Required work: Reproduce all of the entries below word for word, and leave the pictures out of your copy.

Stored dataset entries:
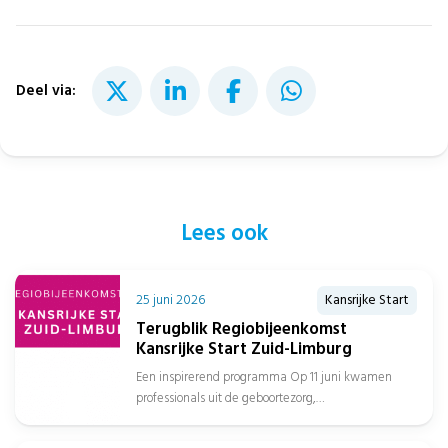
Deel via:
Lees ook
25 juni 2026
Kansrijke Start
Terugblik Regiobijeenkomst
Kansrijke Start Zuid-Limburg
Een inspirerend programma Op 11 juni kwamen
professionals uit de geboortezorg,
jeugdgezondheidszorg, sociaal domein, gemeenten
en het onderwijs samen in...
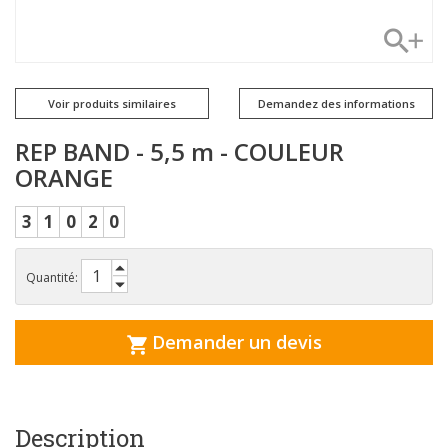
Voir produits similaires
Demandez des informations
REP BAND - 5,5 m - COULEUR
ORANGE
3
1
0
2
0
Quantité:
Demander un devis
Description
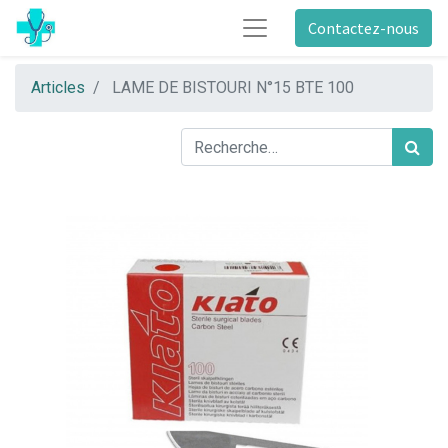
Contactez-nous
Articles
LAME DE BISTOURI N°15 BTE 100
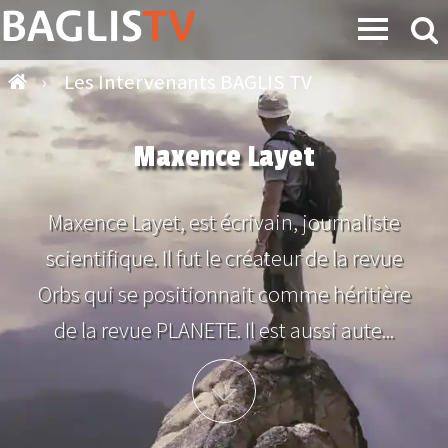
›
Les Intervenants BAGLIS TV
Maxence Layet
Maxence Layet, est écrivain, journaliste
scientifique. Il fut le créateur de la revue
Orbs qui se positionnait comme héritière
de la revue PLANETE. Il est aussi aute...
Plus d'info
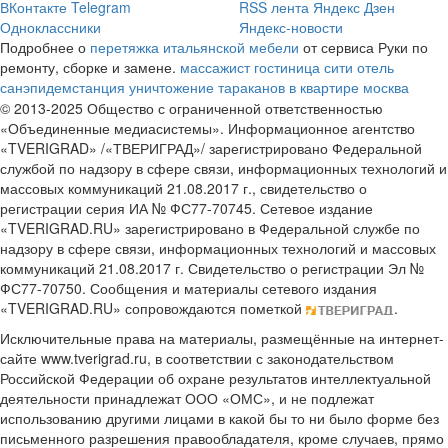
ВКонтакте
Telegram
RSS лента
Яндекс Дзен
Одноклассники
Яндекс-новости
Подробнее о
перетяжка итальянской мебели
от сервиса Руки по
ремонту, сборке и замене.
массажист
гостиница сити отель
санэпидемстанция уничтожение тараканов в квартире москва
© 2013-2025 Общество с ограниченной ответственностью
«Объединенные медиасистемы». Информационное агентство
«TVERIGRAD» /«ТВЕРИГРАД»/ зарегистрировано Федеральной
службой по надзору в сфере связи, информационных технологий и
массовых коммуникаций 21.08.2017 г., свидетельство о
регистрации серия ИА № ФС77-70745. Сетевое издание
«TVERIGRAD.RU» зарегистрировано в Федеральной службе по
надзору в сфере связи, информационных технологий и массовых
коммуникаций 21.08.2017 г. Свидетельство о регистрации Эл №
ФС77-70750. Сообщения и материалы сетевого издания
«TVERIGRAD.RU» сопровождаются пометкой
.
Исключительные права на материалы, размещённые на интернет-
сайте www.tverigrad.ru, в соответствии с законодательством
Российской Федерации об охране результатов интеллектуальной
деятельности принадлежат ООО «ОМС», и не подлежат
использованию другими лицами в какой бы то ни было форме без
письменного разрешения правообладателя, кроме случаев, прямо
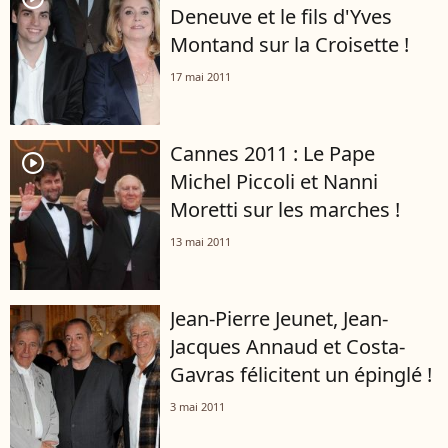
Deneuve et le fils d'Yves
Montand sur la Croisette !
17 mai 2011
Cannes 2011 : Le Pape
player2
Michel Piccoli et Nanni
Moretti sur les marches !
13 mai 2011
Jean-Pierre Jeunet, Jean-
Jacques Annaud et Costa-
Gavras félicitent un épinglé !
3 mai 2011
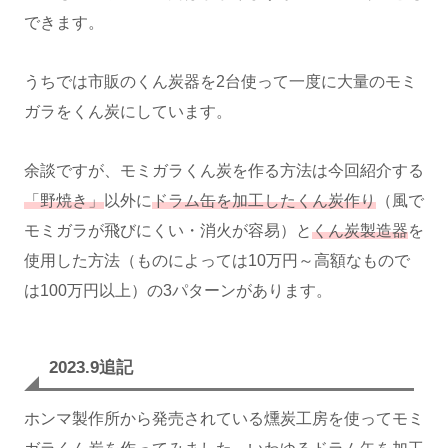
できます。
うちでは市販のくん炭器を2台使って一度に大量のモミ
ガラをくん炭にしています。
余談ですが、モミガラくん炭を作る方法は今回紹介する
「野焼き」
以外に
ドラム缶を加工したくん炭作り
（風で
モミガラが飛びにくい・消火が容易）と
くん炭製造器
を
使用した方法（ものによっては10万円～高額なもので
は100万円以上）の3パターンがあります。
2023.9追記
ホンマ製作所から発売されている燻炭工房を使ってモミ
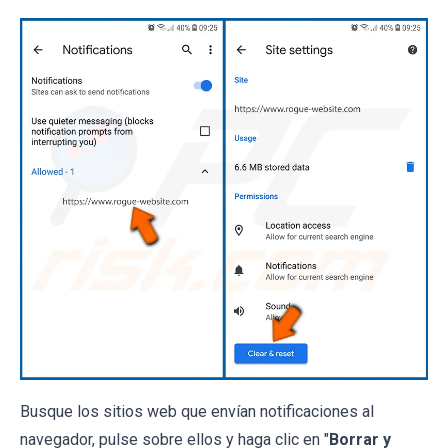
Busque los sitios web que envían notificaciones al
navegador, pulse sobre ellos y haga clic en "
Borrar y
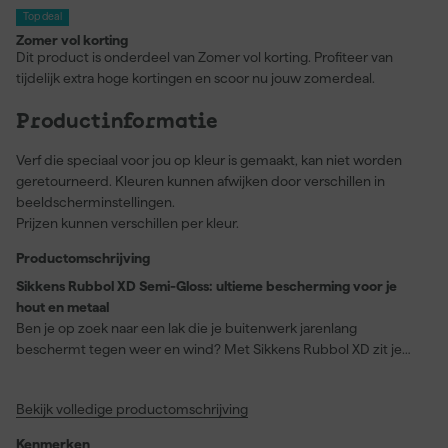
Top deal
Zomer vol korting
Dit product is onderdeel van Zomer vol korting. Profiteer van
tijdelijk extra hoge kortingen en scoor nu jouw zomerdeal.
Productinformatie
Verf die speciaal voor jou op kleur is gemaakt, kan niet worden
geretourneerd. Kleuren kunnen afwijken door verschillen in
beeldscherminstellingen.
Prijzen kunnen verschillen per kleur.
Productomschrijving
Sikkens Rubbol XD Semi-Gloss: ultieme bescherming voor je
hout en metaal
Ben je op zoek naar een lak die je buitenwerk jarenlang
beschermt tegen weer en wind? Met Sikkens Rubbol XD zit je
altijd goed. Deze halfglans buitenlak biedt een ongeëvenaarde
extreme duurzaamheid en is perfect voor hout, metaal en harde
Bekijk volledige productomschrijving
kunststoffen. Doordat het is verbeterd met een gepatenteerde
STAR hars, levert het tot wel 10 jaar bescherming onder
Kenmerken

Task answer:
Deel via:
Lees ook
25 juni 2026
Kansrijke Start
Terugblik Regiobijeenkomst
Kansrijke Start Zuid-Limburg
Een inspirerend programma Op 11 juni kwamen
professionals uit de geboortezorg,
jeugdgezondheidszorg, sociaal domein, gemeenten
en het onderwijs samen in...
Voir produits similaires
Demandez des informations
REP BAND - 5,5 m - COULEUR
ORANGE
3
1
0
2
0
Quantité:
Demander un devis
Description
Contactez-nous
Articles
LAME DE BISTOURI N°15 BTE 100
›
Les Intervenants BAGLIS TV
Maxence Layet
Maxence Layet, est écrivain, journaliste
scientifique. Il fut le créateur de la revue
Orbs qui se positionnait comme héritière
de la revue PLANETE. Il est aussi aute...
Plus d'info
ВКонтакте
Telegram
RSS лента
Яндекс Дзен
Одноклассники
Яндекс-новости
Подробнее о
перетяжка итальянской мебели
от сервиса Руки по
ремонту, сборке и замене.
массажист
гостиница сити отель
санэпидемстанция уничтожение тараканов в квартире москва
© 2013-2025 Общество с ограниченной ответственностью
«Объединенные медиасистемы». Информационное агентство
«TVERIGRAD» /«ТВЕРИГРАД»/ зарегистрировано Федеральной
службой по надзору в сфере связи, информационных технологий и
массовых коммуникаций 21.08.2017 г., свидетельство о
регистрации серия ИА № ФС77-70745. Сетевое издание
«TVERIGRAD.RU» зарегистрировано в Федеральной службе по
надзору в сфере связи, информационных технологий и массовых
коммуникаций 21.08.2017 г. Свидетельство о регистрации Эл №
ФС77-70750. Сообщения и материалы сетевого издания
«TVERIGRAD.RU» сопровождаются пометкой
.
Исключительные права на материалы, размещённые на интернет-
сайте www.tverigrad.ru, в соответствии с законодательством
Российской Федерации об охране результатов интеллектуальной
деятельности принадлежат ООО «ОМС», и не подлежат
использованию другими лицами в какой бы то ни было форме без
письменного разрешения правообладателя, кроме случаев, прямо
Deneuve et le fils d'Yves
Montand sur la Croisette !
17 mai 2011
Cannes 2011 : Le Pape
player2
Michel Piccoli et Nanni
Moretti sur les marches !
13 mai 2011
Jean-Pierre Jeunet, Jean-
Jacques Annaud et Costa-
Gavras félicitent un épinglé !
3 mai 2011
できます。
うちでは市販のくん炭器を2台使って一度に大量のモミ
ガラをくん炭にしています。
余談ですが、モミガラくん炭を作る方法は今回紹介する
「野焼き」
以外に
ドラム缶を加工したくん炭作り
（風で
モミガラが飛びにくい・消火が容易）と
くん炭製造器
を
使用した方法（ものによっては10万円～高額なもので
は100万円以上）の3パターンがあります。
2023.9追記
ホンマ製作所から発売されている燻炭工房を使ってモミ
Busque los sitios web que envían notificaciones al
navegador, pulse sobre ellos y haga clic en "
Borrar y
Top deal
Zomer vol korting
Dit product is onderdeel van Zomer vol korting. Profiteer van
tijdelijk extra hoge kortingen en scoor nu jouw zomerdeal.
Productinformatie
Verf die speciaal voor jou op kleur is gemaakt, kan niet worden
geretourneerd. Kleuren kunnen afwijken door verschillen in
beeldscherminstellingen.
Prijzen kunnen verschillen per kleur.
Productomschrijving
Sikkens Rubbol XD Semi-Gloss: ultieme bescherming voor je
hout en metaal
Ben je op zoek naar een lak die je buitenwerk jarenlang
beschermt tegen weer en wind? Met Sikkens Rubbol XD zit je
altijd goed. Deze halfglans buitenlak biedt een ongeëvenaarde
extreme duurzaamheid en is perfect voor hout, metaal en harde
Bekijk volledige productomschrijving
kunststoffen. Doordat het is verbeterd met een gepatenteerde
STAR hars, levert het tot wel 10 jaar bescherming onder
Kenmerken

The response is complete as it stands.